Recently, as I walked by a bulletin board in a hospital unit, a postcard caught my attention. The postcard contained a painted representation of Jesus walking, surrounded by a crowd. Some people had bandages, tattered clothes, bruises; some had beautiful garments, scrolls; most had extended hands, as if reaching for Jesus. I noticed that everyone seemed to be speaking, their mouths open. The image appears to be cropped from a bigger picture. The edges allude to the possibility of “more” to this image. At the center of the crowd Jesus stands calmly, as if listening to every voice.

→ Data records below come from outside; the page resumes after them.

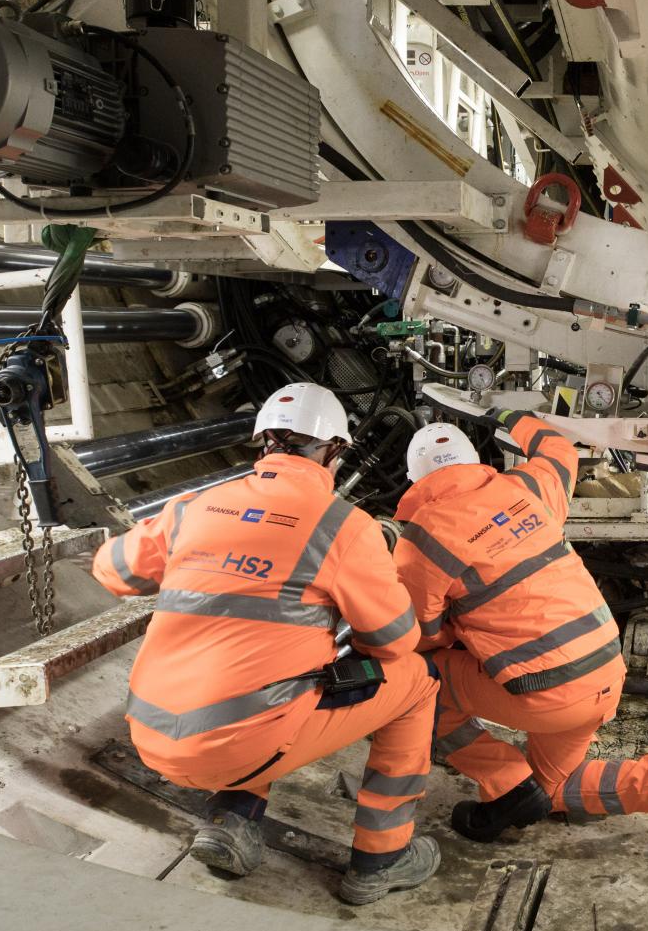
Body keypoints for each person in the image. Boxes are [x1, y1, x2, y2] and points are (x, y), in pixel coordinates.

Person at [91, 383, 441, 904]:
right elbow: (394, 641)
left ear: (263, 443)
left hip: (150, 731)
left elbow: (112, 571)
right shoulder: (344, 527)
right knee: (417, 681)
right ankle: (381, 857)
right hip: (237, 744)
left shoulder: (197, 506)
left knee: (263, 672)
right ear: (335, 450)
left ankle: (233, 816)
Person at [394, 409, 648, 855]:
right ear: (474, 460)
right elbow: (558, 449)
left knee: (415, 680)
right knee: (548, 791)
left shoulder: (423, 536)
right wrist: (513, 415)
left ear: (417, 480)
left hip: (547, 693)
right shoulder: (527, 487)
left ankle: (503, 780)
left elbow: (418, 637)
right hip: (605, 672)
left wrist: (459, 626)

I’m not certain why this image enters my mind as I attempt to match the speed of the EMT pushing the gurney into an empty bay inside the emergency room. I can’t slow down; she’s reached for my hand. I feel as if I am running right through the middle of that postcard scene, praying to catch up to the miracle. Amid ambient noise, I hear the patient’s muffled voice through a mask. I listen and nod, offering a physical affirmation. These days it is difficult to comfort someone with a smile. I do not know this woman. I heard she was “one of the family.” In an emergency that is a welcome title: “we remember you.”
I feel as if I am running right through the middle of that postcard scene.

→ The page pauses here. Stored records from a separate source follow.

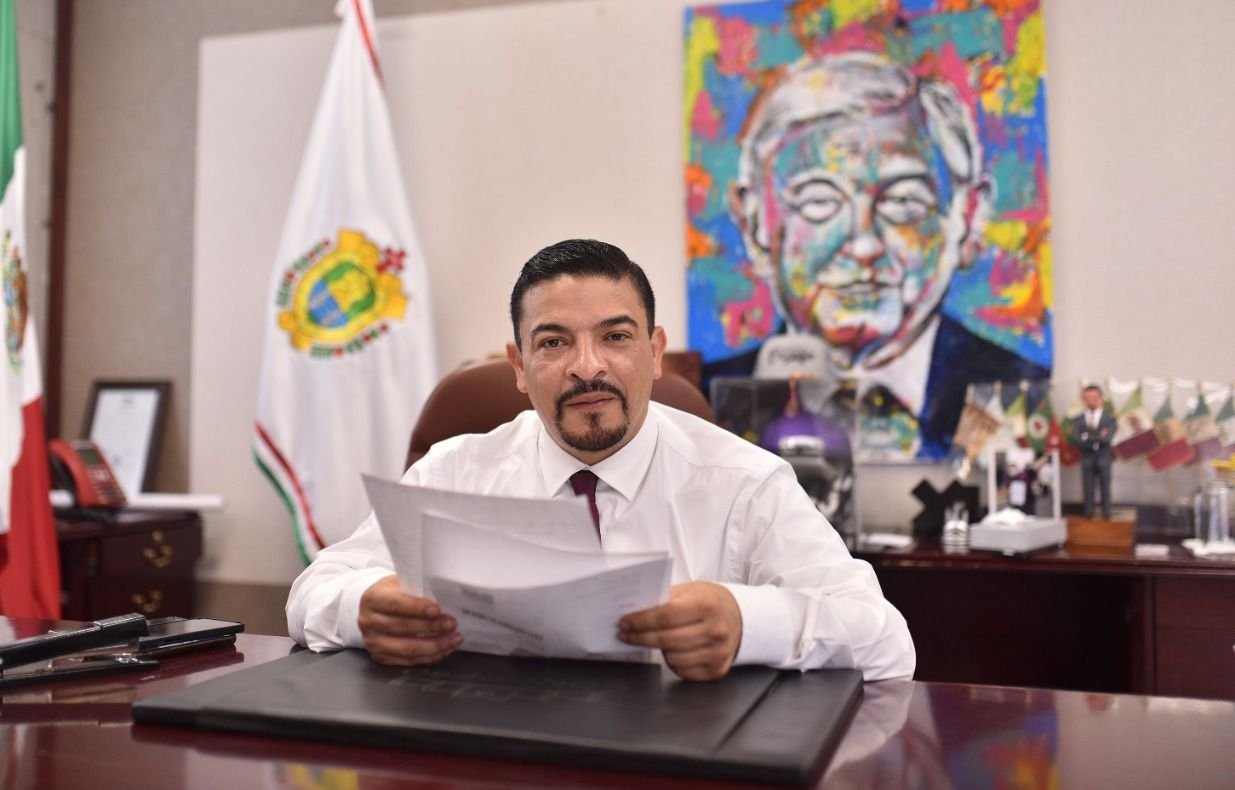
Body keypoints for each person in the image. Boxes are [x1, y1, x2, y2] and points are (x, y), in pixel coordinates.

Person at [287, 239, 915, 682]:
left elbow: (885, 640)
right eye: (553, 342)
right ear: (519, 367)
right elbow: (312, 590)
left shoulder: (744, 482)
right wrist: (363, 606)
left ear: (654, 353)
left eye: (615, 337)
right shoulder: (453, 471)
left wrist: (747, 621)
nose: (587, 367)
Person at [731, 50, 1047, 459]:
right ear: (753, 222)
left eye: (902, 202)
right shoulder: (703, 409)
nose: (864, 245)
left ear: (968, 219)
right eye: (819, 201)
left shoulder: (1021, 394)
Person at [1071, 384, 1114, 519]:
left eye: (1094, 398)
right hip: (1087, 458)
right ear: (1084, 400)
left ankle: (1107, 513)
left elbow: (1107, 439)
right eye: (1088, 398)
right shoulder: (1078, 420)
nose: (1091, 401)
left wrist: (1087, 437)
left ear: (1101, 399)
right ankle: (1088, 513)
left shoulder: (1109, 419)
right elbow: (1076, 439)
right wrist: (1097, 436)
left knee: (1105, 487)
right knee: (1088, 488)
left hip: (1104, 458)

Her hand trembles. “I am Mara.” I listen, but that has much to do with the fact that I have nothing left to say. A long and heavy 24-hour on-call shift has left me silent. God, I just need to get through this last visit. We pray before she is taken to surgery.
Two days later I find Mara. She tells me which beach to visit. I must watch the haze lift, she says, to genuinely appreciate the beauty of the Pacific. She served as a social worker in several nearby hospitals. Some cases were so difficult that memories still walk next to her on occasion, companions from the past.
“We are not good people,” she says. “We are fortunate to know God loves us.” We talk for a while, then she asks what the pandemic has taught me. Taught? I can barely remember how life used to be.
I am familiar with fear; I know its features, and I have discovered power in displacing it with prayer. I see desperation and try to feed it hope. I have witnessed brokenness and learned humility in picking up shattered life pieces for those who cannot do it for themselves. I see the emotional ledge people step on when their loved one walks into the hospital alone, no visitors allowed, and question the silence: what happens now? I have learned to lean in, step forward in faith, because my only certainty is that our heavenly Father is with us. Then, for some odd reason, I tell her about the postcard. I wonder what everyone is saying around Jesus. Mara agrees: there must be a bigger picture.
A week later I sit on a trail overlooking the beach. As the haze lifts, I see the beauty. One daywe will understand the bigger picture. The haze will be lifted, and we will be amazed at how precious we are to Jesus in this very moment.
Dixil Rodríguez serves as a hospital chaplain in southern California.